Events
Bashir Naim a.k.a Fine Artist's Semi//Demi
- 7:00pm Tuesday, August 30, 2016
SEMI//DEMI imagines an alternative transmission vehicle. In it, the artist is a conduit - a singular vessel through which particular identity narratives, chthonic frequencies, and sociocultural platforms are conflated, decontextualized and re-imagined. The premise of one body situating many functions and therefor, multiple realities - can be seen as a tangent to many works. For example, Holly Go Lightly can be seen as a recent example of an avatar or simulation narrative as much as Prometheus can be or the monster of Frankenstein - when examined as the journey of one vessel to reach for an identity outside of its own imagined parameters. SEMI//DEMI is about the sympathetic vetruvian man, more or less, through which the artist posits transmission to and from his own reality. Similar to the central character of Jane Wagner’s “Search for Signs of Intelligent Life in the Universe,” a transient woman named Trudy, who transmits to different feminist narratives in the conflated experiences of second wave feminism and the early aids crisis via a collander on her head, the artist simulates a possession narrative through which particular experiences are indicated or more resonant.
Bashir Naim A.K.A Fine Artist is a movement artist and actor based primarily in Los Angeles. His family founded a dance and performance art community in The Berkshire mountains. Naim was early acquainted with artists like Michael Clark, Pina Bausch. Naim has collaborated or performed with Love Bailey, Peaches, Yoyo Ma, David Amram, the Kronos Quartet, Sia, Devendra Banhart, Rose McGowan, Our Lady J, Millie Brown, Ryan Heffington, Zackary Drucker, Ellen von Unwerth, Mykki Blanco, Zemmoa, Trvst, Ron Athey, Alberto Cortes, Boychild, Dia Dear, Paula Nacif, Mecca Vazie Andrews, and Sofia Moreno. Naim was recently an Artist-in-Residence at Movement Research NYC and S & S Projects (Chicago).
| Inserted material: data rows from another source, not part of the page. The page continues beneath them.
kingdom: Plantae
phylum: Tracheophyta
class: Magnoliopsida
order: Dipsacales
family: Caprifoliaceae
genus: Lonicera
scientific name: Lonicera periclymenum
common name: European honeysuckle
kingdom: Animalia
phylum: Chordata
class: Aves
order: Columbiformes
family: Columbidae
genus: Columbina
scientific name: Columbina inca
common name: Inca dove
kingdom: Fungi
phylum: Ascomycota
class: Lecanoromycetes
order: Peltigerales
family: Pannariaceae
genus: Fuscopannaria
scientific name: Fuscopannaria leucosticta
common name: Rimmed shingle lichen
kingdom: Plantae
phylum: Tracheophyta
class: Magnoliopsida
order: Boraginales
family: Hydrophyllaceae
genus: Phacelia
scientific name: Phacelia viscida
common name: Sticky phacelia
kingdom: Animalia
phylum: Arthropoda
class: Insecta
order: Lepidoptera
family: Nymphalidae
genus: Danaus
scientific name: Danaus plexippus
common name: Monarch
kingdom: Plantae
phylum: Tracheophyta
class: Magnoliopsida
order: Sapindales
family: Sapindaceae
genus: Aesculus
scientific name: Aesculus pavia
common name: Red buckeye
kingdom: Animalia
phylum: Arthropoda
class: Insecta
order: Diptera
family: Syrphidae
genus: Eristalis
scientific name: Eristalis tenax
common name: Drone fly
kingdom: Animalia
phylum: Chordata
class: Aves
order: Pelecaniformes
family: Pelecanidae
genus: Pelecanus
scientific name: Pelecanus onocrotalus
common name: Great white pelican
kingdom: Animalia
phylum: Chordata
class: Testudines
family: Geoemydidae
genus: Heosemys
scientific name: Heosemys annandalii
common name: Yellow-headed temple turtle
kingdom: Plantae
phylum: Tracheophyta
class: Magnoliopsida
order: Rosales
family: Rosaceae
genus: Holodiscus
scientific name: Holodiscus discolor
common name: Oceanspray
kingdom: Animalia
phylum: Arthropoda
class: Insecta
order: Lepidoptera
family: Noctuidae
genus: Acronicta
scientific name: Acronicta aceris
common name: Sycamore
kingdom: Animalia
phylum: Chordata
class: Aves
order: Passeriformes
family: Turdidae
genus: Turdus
He can be seen opposite Anjelica Huston and Jeffrey Tambor on Amazon’s “Transparent," in Benjy Russell’s “Battlefield of Flowers," and the upcoming short film, “Raymond.” He has been featured in Bullet Magazine, Vice magazine - in print as well as on their docuseries with Ellen Page, “Gaycation." His solo performance work has been shown at the Hammer Museum, S & S Projects Chicago, the Tom of Finland House, Human Resources Gallery in LA, with Rhonda and Soho House International, Art Basel Miami and at dozens of nightclubs and warehouses across the world.